▶ ABOUT THIS EXERCISE
Your task is to transcribe all of the records exactly and leave out the pictures.

======== DATA FOR PROCESSING ========

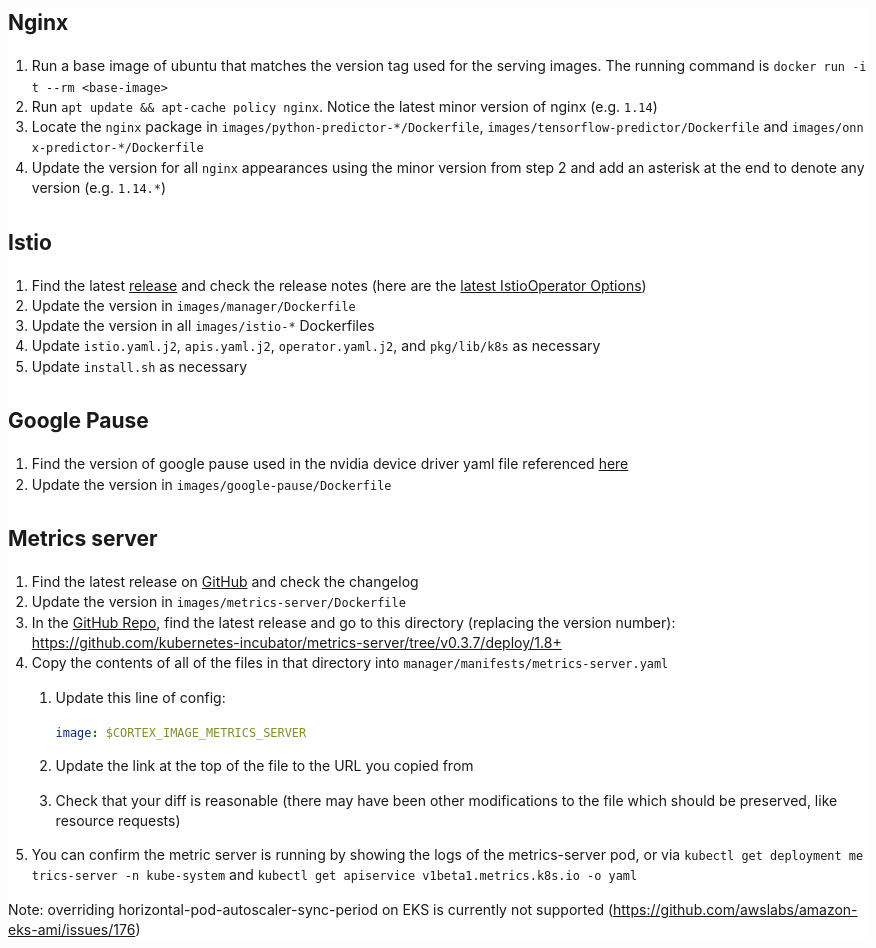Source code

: ## Nginx

1. Run a base image of ubuntu that matches the version tag used for the serving images. The running command is `docker run -it --rm <base-image>`
1. Run `apt update && apt-cache policy nginx`. Notice the latest minor version of nginx (e.g. `1.14`)
1. Locate the `nginx` package in `images/python-predictor-*/Dockerfile`, `images/tensorflow-predictor/Dockerfile` and `images/onnx-predictor-*/Dockerfile`
1. Update the version for all `nginx` appearances using the minor version from step 2 and add an asterisk at the end to denote any version (e.g. `1.14.*`)

## Istio

1. Find the latest [release](https://istio.io/latest/news/releases) and check the release notes (here are the [latest IstioOperator Options](https://istio.io/latest/docs/reference/config/istio.operator.v1alpha1/))
1. Update the version in `images/manager/Dockerfile`
1. Update the version in all `images/istio-*` Dockerfiles
1. Update `istio.yaml.j2`, `apis.yaml.j2`, `operator.yaml.j2`, and `pkg/lib/k8s` as necessary
1. Update `install.sh` as necessary

## Google Pause

1. Find the version of google pause used in the nvidia device driver yaml file referenced [here](https://cloud.google.com/kubernetes-engine/docs/how-to/gpus#installing_drivers)
1. Update the version in `images/google-pause/Dockerfile`

## Metrics server

1. Find the latest release on [GitHub](https://github.com/kubernetes-incubator/metrics-server/releases) and check the changelog
1. Update the version in `images/metrics-server/Dockerfile`
1. In the [GitHub Repo](https://github.com/kubernetes-incubator/metrics-server), find the latest release and go to this directory (replacing the version number): <https://github.com/kubernetes-incubator/metrics-server/tree/v0.3.7/deploy/1.8+>
1. Copy the contents of all of the files in that directory into `manager/manifests/metrics-server.yaml`
   1. Update this line of config:

       ```yaml
       image: $CORTEX_IMAGE_METRICS_SERVER
       ```

   1. Update the link at the top of the file to the URL you copied from
   1. Check that your diff is reasonable (there may have been other modifications to the file which should be preserved, like resource requests)
1. You can confirm the metric server is running by showing the logs of the metrics-server pod, or via `kubectl get deployment metrics-server -n kube-system` and `kubectl get apiservice v1beta1.metrics.k8s.io -o yaml`

Note: overriding horizontal-pod-autoscaler-sync-period on EKS is currently not supported (<https://github.com/awslabs/amazon-eks-ami/issues/176>)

========

▶ TASK OUTPUT
Source code

: ## Nginx

1. Run a base image of ubuntu that matches the version tag used for the serving images. The running command is `docker run -it --rm <base-image>`
1. Run `apt update && apt-cache policy nginx`. Notice the latest minor version of nginx (e.g. `1.14`)
1. Locate the `nginx` package in `images/python-predictor-*/Dockerfile`, `images/tensorflow-predictor/Dockerfile` and `images/onnx-predictor-*/Dockerfile`
1. Update the version for all `nginx` appearances using the minor version from step 2 and add an asterisk at the end to denote any version (e.g. `1.14.*`)

## Istio

1. Find the latest [release](https://istio.io/latest/news/releases) and check the release notes (here are the [latest IstioOperator Options](https://istio.io/latest/docs/reference/config/istio.operator.v1alpha1/))
1. Update the version in `images/manager/Dockerfile`
1. Update the version in all `images/istio-*` Dockerfiles
1. Update `istio.yaml.j2`, `apis.yaml.j2`, `operator.yaml.j2`, and `pkg/lib/k8s` as necessary
1. Update `install.sh` as necessary

## Google Pause

1. Find the version of google pause used in the nvidia device driver yaml file referenced [here](https://cloud.google.com/kubernetes-engine/docs/how-to/gpus#installing_drivers)
1. Update the version in `images/google-pause/Dockerfile`

## Metrics server

1. Find the latest release on [GitHub](https://github.com/kubernetes-incubator/metrics-server/releases) and check the changelog
1. Update the version in `images/metrics-server/Dockerfile`
1. In the [GitHub Repo](https://github.com/kubernetes-incubator/metrics-server), find the latest release and go to this directory (replacing the version number): <https://github.com/kubernetes-incubator/metrics-server/tree/v0.3.7/deploy/1.8+>
1. Copy the contents of all of the files in that directory into `manager/manifests/metrics-server.yaml`
   1. Update this line of config:

       ```yaml
       image: $CORTEX_IMAGE_METRICS_SERVER
       ```

   1. Update the link at the top of the file to the URL you copied from
   1. Check that your diff is reasonable (there may have been other modifications to the file which should be preserved, like resource requests)
1. You can confirm the metric server is running by showing the logs of the metrics-server pod, or via `kubectl get deployment metrics-server -n kube-system` and `kubectl get apiservice v1beta1.metrics.k8s.io -o yaml`

Note: overriding horizontal-pod-autoscaler-sync-period on EKS is currently not supported (<https://github.com/awslabs/amazon-eks-ami/issues/176>)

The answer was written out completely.